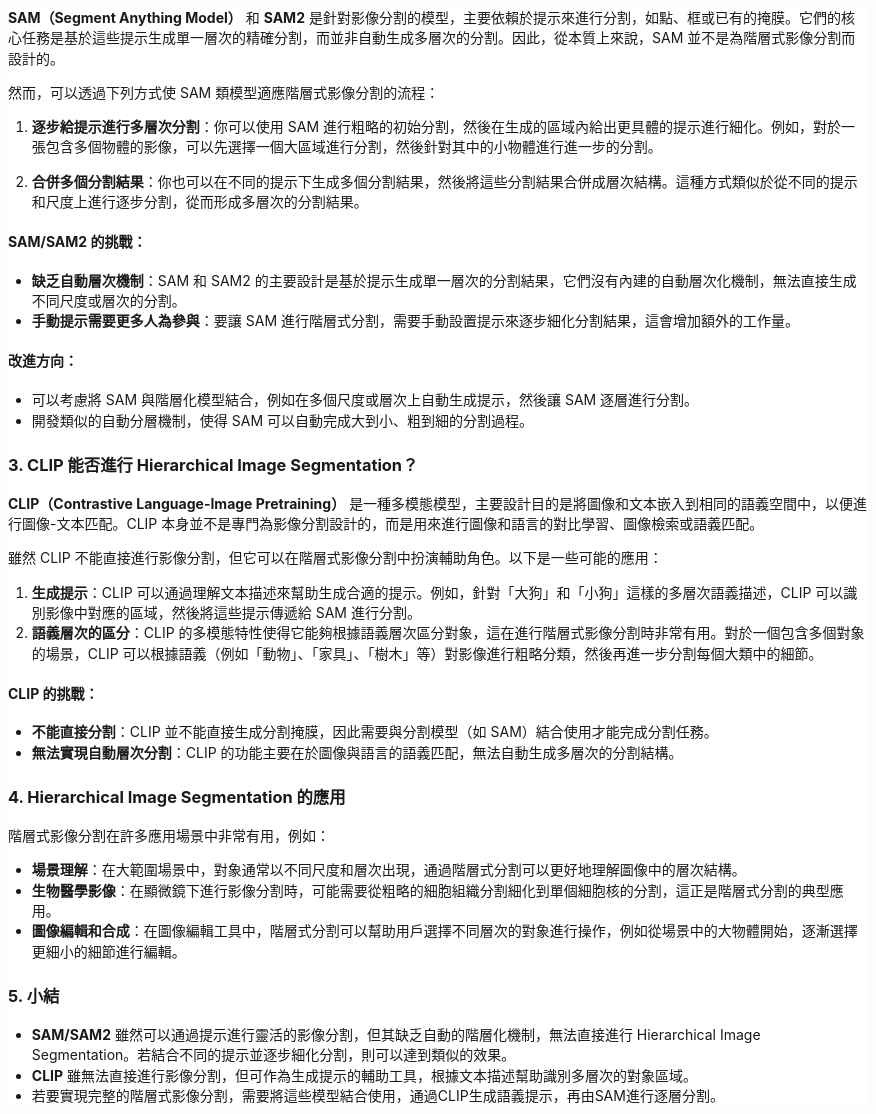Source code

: **SAM（Segment Anything Model）** 和 **SAM2** 是針對影像分割的模型，主要依賴於提示來進行分割，如點、框或已有的掩膜。它們的核心任務是基於這些提示生成單一層次的精確分割，而並非自動生成多層次的分割。因此，從本質上來說，SAM 並不是為階層式影像分割而設計的。

然而，可以透過下列方式使 SAM 類模型適應階層式影像分割的流程：

1. **逐步給提示進行多層次分割**：你可以使用 SAM 進行粗略的初始分割，然後在生成的區域內給出更具體的提示進行細化。例如，對於一張包含多個物體的影像，可以先選擇一個大區域進行分割，然後針對其中的小物體進行進一步的分割。
    
2. **合併多個分割結果**：你也可以在不同的提示下生成多個分割結果，然後將這些分割結果合併成層次結構。這種方式類似於從不同的提示和尺度上進行逐步分割，從而形成多層次的分割結果。
    

#### SAM/SAM2 的挑戰：

- **缺乏自動層次機制**：SAM 和 SAM2 的主要設計是基於提示生成單一層次的分割結果，它們沒有內建的自動層次化機制，無法直接生成不同尺度或層次的分割。
- **手動提示需要更多人為參與**：要讓 SAM 進行階層式分割，需要手動設置提示來逐步細化分割結果，這會增加額外的工作量。

#### 改進方向：

- 可以考慮將 SAM 與階層化模型結合，例如在多個尺度或層次上自動生成提示，然後讓 SAM 逐層進行分割。
- 開發類似的自動分層機制，使得 SAM 可以自動完成大到小、粗到細的分割過程。

### 3. CLIP 能否進行 Hierarchical Image Segmentation？

**CLIP（Contrastive Language-Image Pretraining）** 是一種多模態模型，主要設計目的是將圖像和文本嵌入到相同的語義空間中，以便進行圖像-文本匹配。CLIP 本身並不是專門為影像分割設計的，而是用來進行圖像和語言的對比學習、圖像檢索或語義匹配。

雖然 CLIP 不能直接進行影像分割，但它可以在階層式影像分割中扮演輔助角色。以下是一些可能的應用：

1. **生成提示**：CLIP 可以通過理解文本描述來幫助生成合適的提示。例如，針對「大狗」和「小狗」這樣的多層次語義描述，CLIP 可以識別影像中對應的區域，然後將這些提示傳遞給 SAM 進行分割。
2. **語義層次的區分**：CLIP 的多模態特性使得它能夠根據語義層次區分對象，這在進行階層式影像分割時非常有用。對於一個包含多個對象的場景，CLIP 可以根據語義（例如「動物」、「家具」、「樹木」等）對影像進行粗略分類，然後再進一步分割每個大類中的細節。

#### CLIP 的挑戰：

- **不能直接分割**：CLIP 並不能直接生成分割掩膜，因此需要與分割模型（如 SAM）結合使用才能完成分割任務。
- **無法實現自動層次分割**：CLIP 的功能主要在於圖像與語言的語義匹配，無法自動生成多層次的分割結構。

### 4. Hierarchical Image Segmentation 的應用

階層式影像分割在許多應用場景中非常有用，例如：

- **場景理解**：在大範圍場景中，對象通常以不同尺度和層次出現，通過階層式分割可以更好地理解圖像中的層次結構。
- **生物醫學影像**：在顯微鏡下進行影像分割時，可能需要從粗略的細胞組織分割細化到單個細胞核的分割，這正是階層式分割的典型應用。
- **圖像編輯和合成**：在圖像編輯工具中，階層式分割可以幫助用戶選擇不同層次的對象進行操作，例如從場景中的大物體開始，逐漸選擇更細小的細節進行編輯。

### 5. 小結

- **SAM/SAM2** 雖然可以通過提示進行靈活的影像分割，但其缺乏自動的階層化機制，無法直接進行 Hierarchical Image Segmentation。若結合不同的提示並逐步細化分割，則可以達到類似的效果。
- **CLIP** 雖無法直接進行影像分割，但可作為生成提示的輔助工具，根據文本描述幫助識別多層次的對象區域。
- 若要實現完整的階層式影像分割，需要將這些模型結合使用，通過CLIP生成語義提示，再由SAM進行逐層分割。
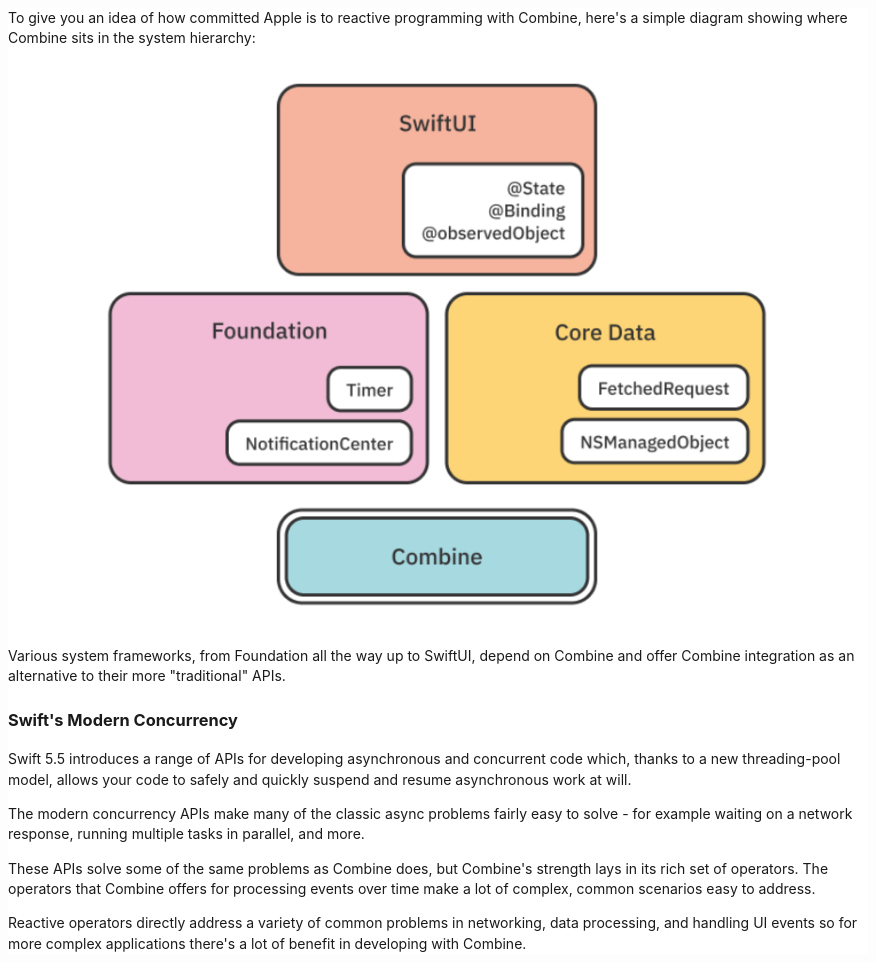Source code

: To give you an idea of how committed Apple is to reactive programming with Combine, here's a simple diagram showing where Combine sits in the system hierarchy:

![image-20220912215456753](./Section_I_Introduction_to_Combine.assets/image-20220912215456753.png)



Various system frameworks, from Foundation all the way up to SwiftUI, depend on Combine and offer Combine integration as an alternative to their more "traditional" APIs.



### Swift's Modern Concurrency

Swift 5.5 introduces a range of APIs for developing asynchronous and concurrent code which, thanks to a new threading-pool model, allows your code to safely and quickly suspend and resume asynchronous work at will.

The modern concurrency APIs make many of the classic async problems fairly easy to solve - for example waiting on a network response, running multiple tasks in parallel, and more.

These APIs solve some of the same problems as Combine does, but Combine's strength lays in its rich set of operators. The operators that Combine offers for processing events over time make a lot of complex, common scenarios easy to address.

Reactive operators directly address a variety of common problems in networking, data processing, and handling UI events so for more complex applications there's a lot of benefit in developing with Combine.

Task goal:
Leave out any pictures and return exactly the lines from the beginning of the data through the line with "#### SAM/SAM2 的挑戰：", inclusive.

Reply:
Source code

: **SAM（Segment Anything Model）** 和 **SAM2** 是針對影像分割的模型，主要依賴於提示來進行分割，如點、框或已有的掩膜。它們的核心任務是基於這些提示生成單一層次的精確分割，而並非自動生成多層次的分割。因此，從本質上來說，SAM 並不是為階層式影像分割而設計的。

然而，可以透過下列方式使 SAM 類模型適應階層式影像分割的流程：

1. **逐步給提示進行多層次分割**：你可以使用 SAM 進行粗略的初始分割，然後在生成的區域內給出更具體的提示進行細化。例如，對於一張包含多個物體的影像，可以先選擇一個大區域進行分割，然後針對其中的小物體進行進一步的分割。
    
2. **合併多個分割結果**：你也可以在不同的提示下生成多個分割結果，然後將這些分割結果合併成層次結構。這種方式類似於從不同的提示和尺度上進行逐步分割，從而形成多層次的分割結果。
    

#### SAM/SAM2 的挑戰：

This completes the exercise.